» Your objective: Your answer must be the records below, given again exactly, with no pictures in it.

» Records for this task:
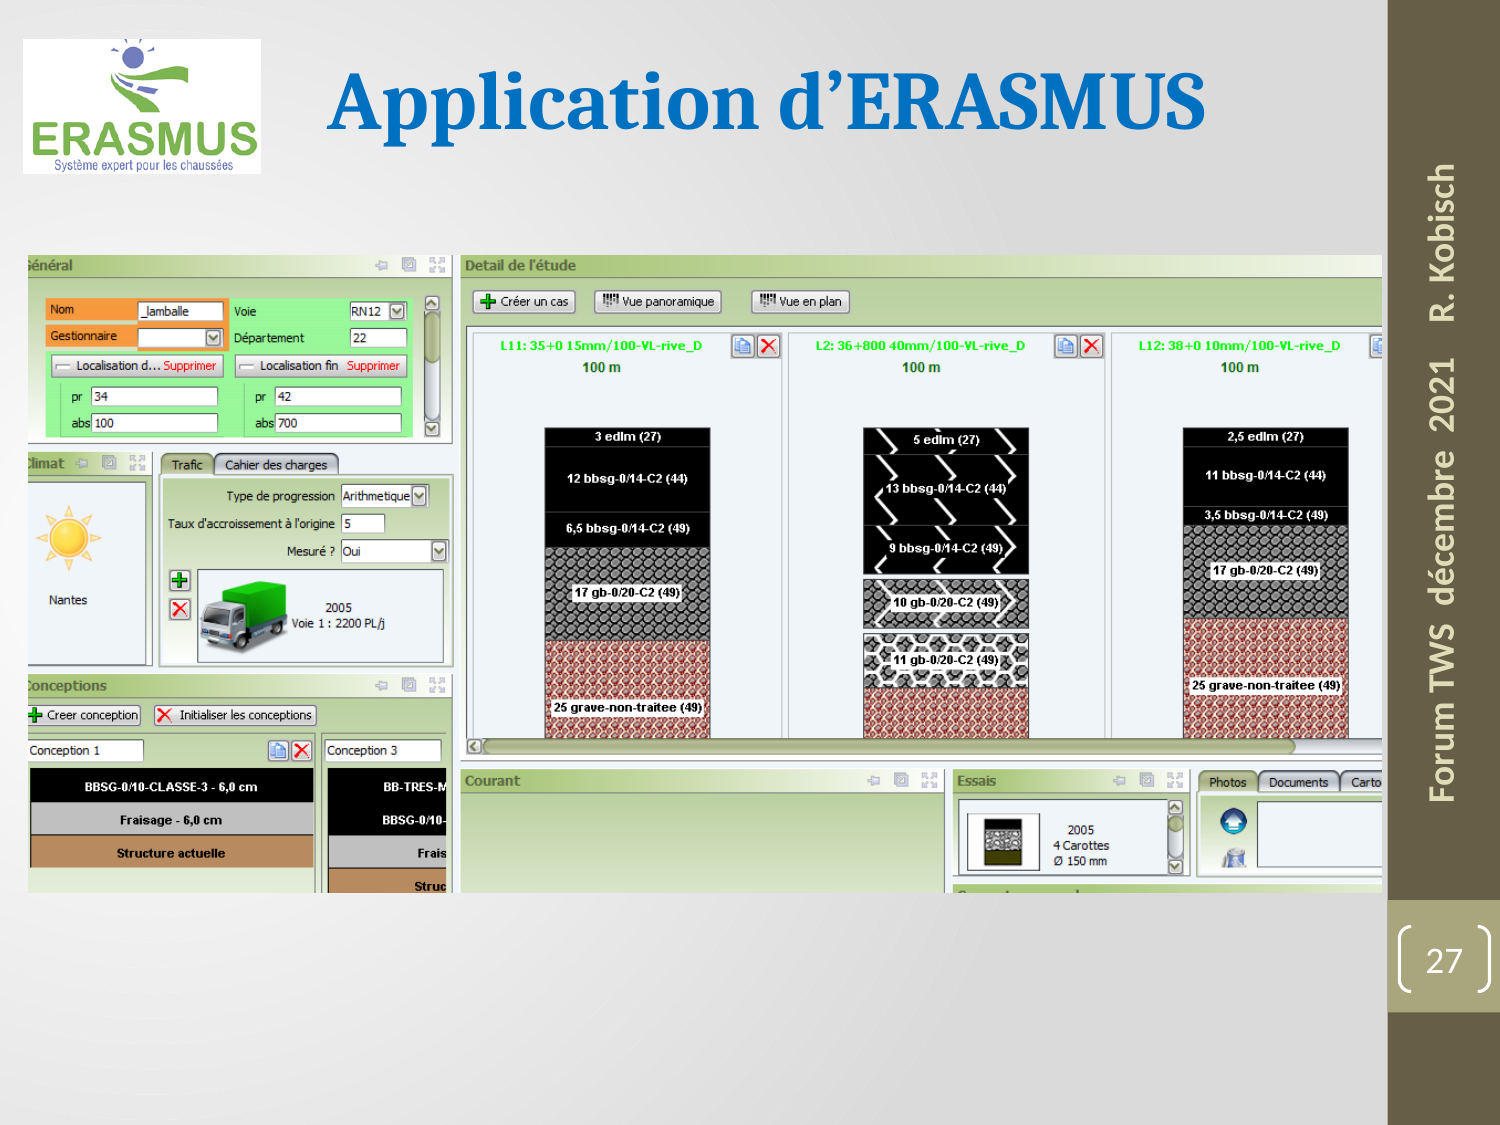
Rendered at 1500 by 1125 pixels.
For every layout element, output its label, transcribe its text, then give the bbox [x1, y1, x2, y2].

picture [23, 38, 262, 175]
slide_number 27 [1397, 924, 1492, 994]
footer Forum TWS décembre 2021 R. Kobisch [1408, 78, 1469, 889]
picture [28, 254, 1382, 894]
text_box Application d’ERASMUS [312, 39, 1258, 155]
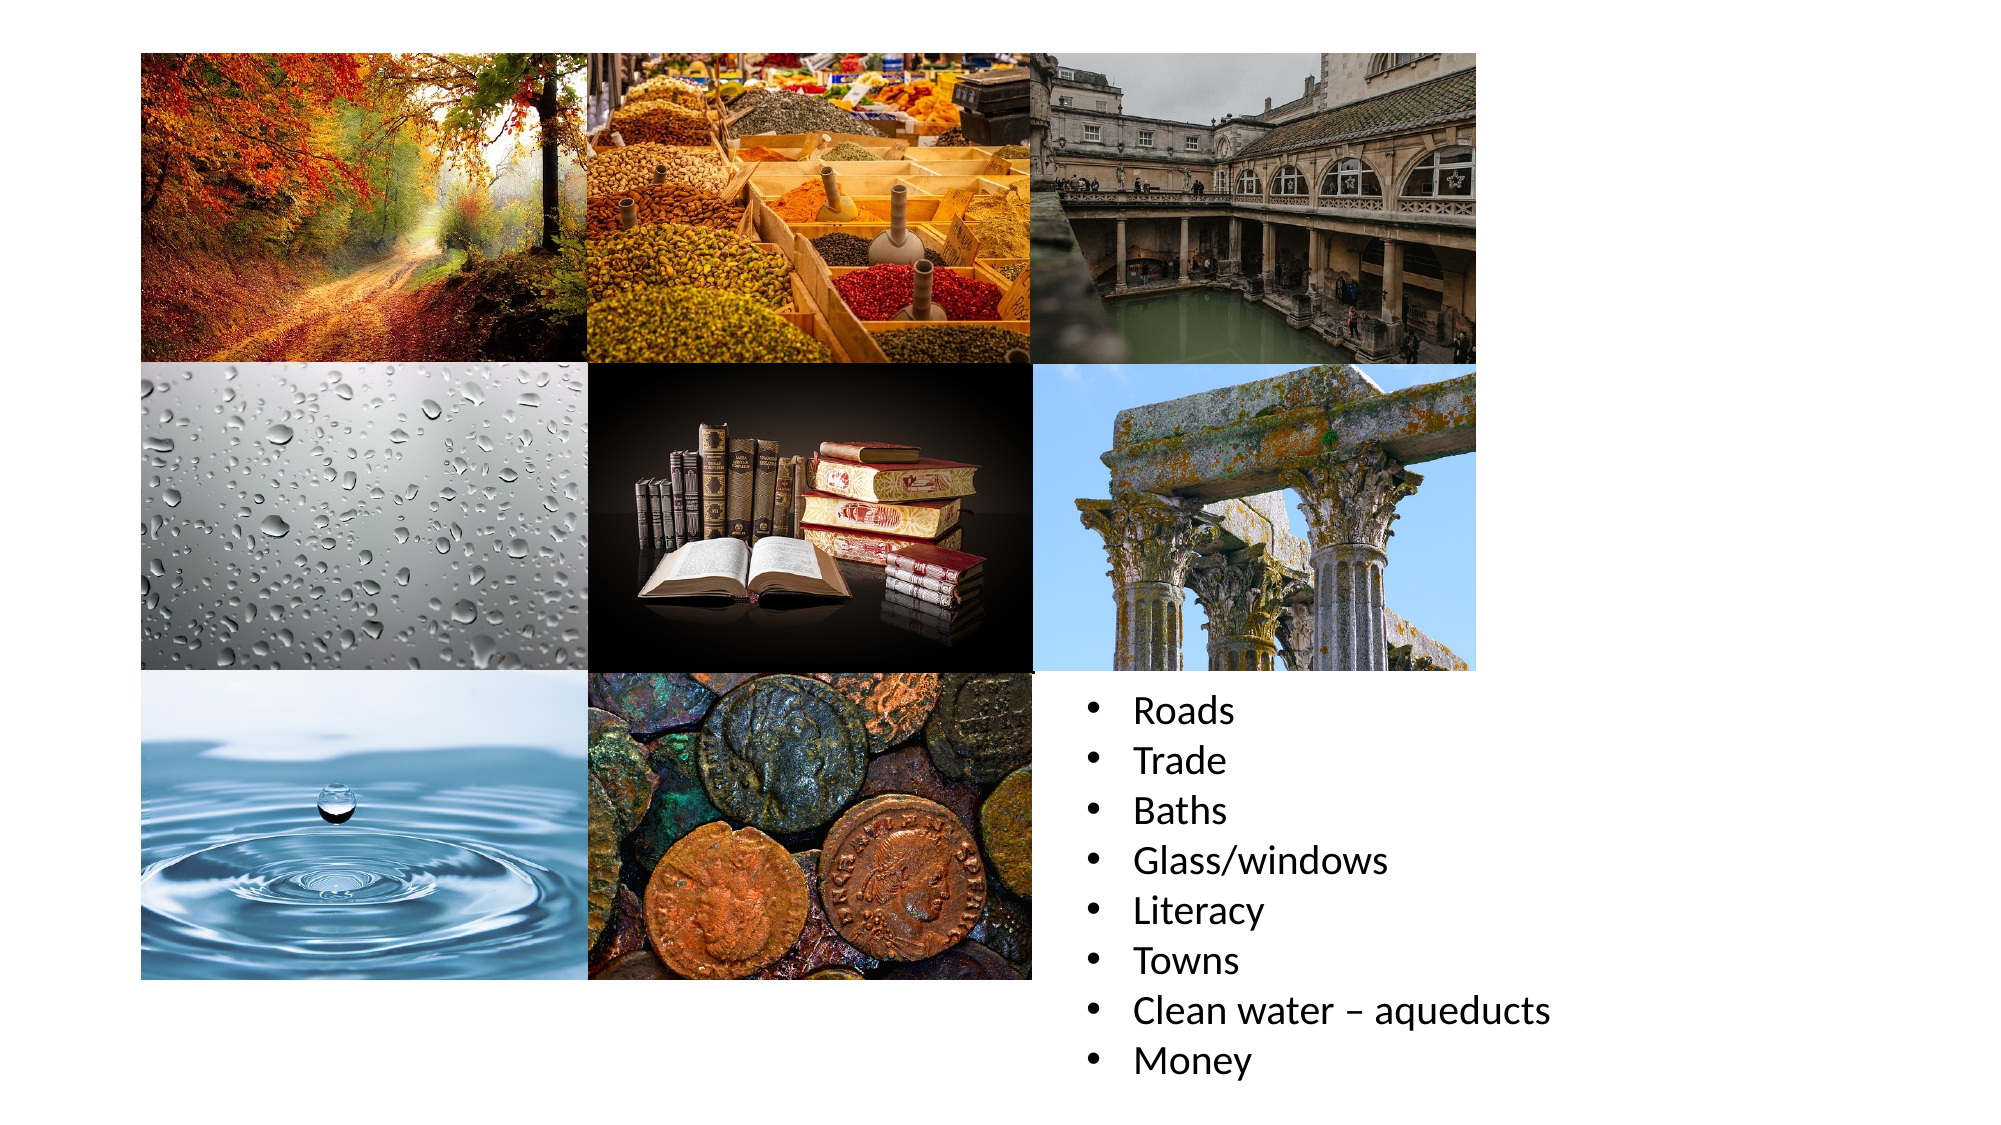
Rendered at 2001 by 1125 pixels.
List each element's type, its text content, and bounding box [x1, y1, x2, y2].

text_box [141, 53, 1476, 980]
text_box Roads Trade Baths Glass/windows Literacy Towns Clean water – aqueducts Money [1071, 675, 1663, 1091]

» Final answer:
Rendered at 1500 by 1125 pixels.
For every layout element, output its label, transcribe its text, then give the bbox [x1, y1, x2, y2].

picture [23, 38, 262, 175]
slide_number 27 [1397, 924, 1492, 994]
footer Forum TWS décembre 2021 R. Kobisch [1408, 78, 1469, 889]
picture [28, 254, 1382, 894]
text_box Application d’ERASMUS [312, 39, 1258, 155]
Rendered at 2001 by 1125 pixels.
List each element's type, its text content, and bounding box [x1, y1, x2, y2].

text_box [141, 53, 1476, 980]
text_box Roads Trade Baths Glass/windows Literacy Towns Clean water – aqueducts Money [1071, 675, 1663, 1091]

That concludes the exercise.